■ TO-DO ITEM ■
Please copy the listing that follows exactly, leaving out any pictures.

■ EXTRACTED DATA ■
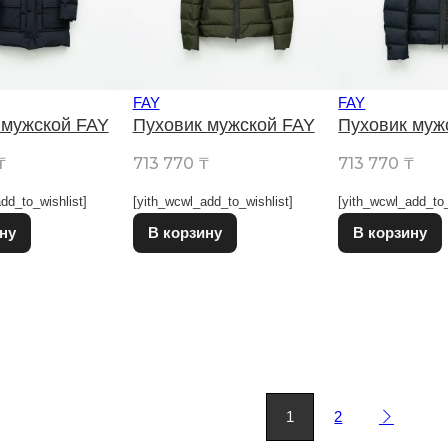
FAY
FAY
 мужской FAY
Пуховик мужской FAY
Пуховик муж
₸
713 770
₸
713 770
₸
dd_to_wishlist]
[yith_wcwl_add_to_wishlist]
[yith_wcwl_add_to_
Этот товар имеет несколько вариаций. Опции можно выбрат
Этот товар имеет несколько в
ну
В корзину
В корзину
1
2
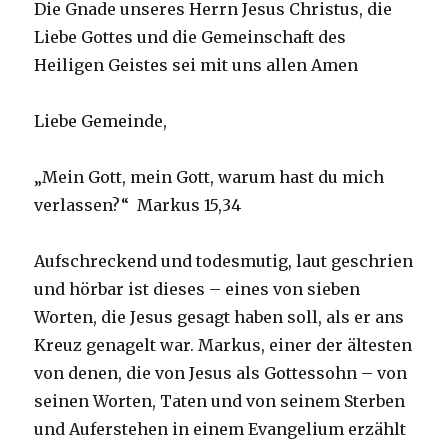
Die Gnade unseres Herrn Jesus Christus, die
Liebe Gottes und die Gemeinschaft des
Heiligen Geistes sei mit uns allen Amen
Liebe Gemeinde,
„Mein Gott, mein Gott, warum hast du mich
verlassen?“ Markus 15,34
Aufschreckend und todesmutig, laut geschrien
und hörbar ist dieses – eines von sieben
Worten, die Jesus gesagt haben soll, als er ans
Kreuz genagelt war. Markus, einer der ältesten
von denen, die von Jesus als Gottessohn – von
seinen Worten, Taten und von seinem Sterben
und Auferstehen in einem Evangelium erzählt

■ EXERCISE ANSWER ■
FAY
FAY
 мужской FAY
Пуховик мужской FAY
Пуховик муж
₸
713 770
₸
713 770
₸
dd_to_wishlist]
[yith_wcwl_add_to_wishlist]
[yith_wcwl_add_to_
Этот товар имеет несколько вариаций. Опции можно выбрат
Этот товар имеет несколько в
ну
В корзину
В корзину
1
2
Die Gnade unseres Herrn Jesus Christus, die
Liebe Gottes und die Gemeinschaft des
Heiligen Geistes sei mit uns allen Amen
Liebe Gemeinde,
„Mein Gott, mein Gott, warum hast du mich
verlassen?“ Markus 15,34
Aufschreckend und todesmutig, laut geschrien
und hörbar ist dieses – eines von sieben
Worten, die Jesus gesagt haben soll, als er ans
Kreuz genagelt war. Markus, einer der ältesten
von denen, die von Jesus als Gottessohn – von
seinen Worten, Taten und von seinem Sterben
und Auferstehen in einem Evangelium erzählt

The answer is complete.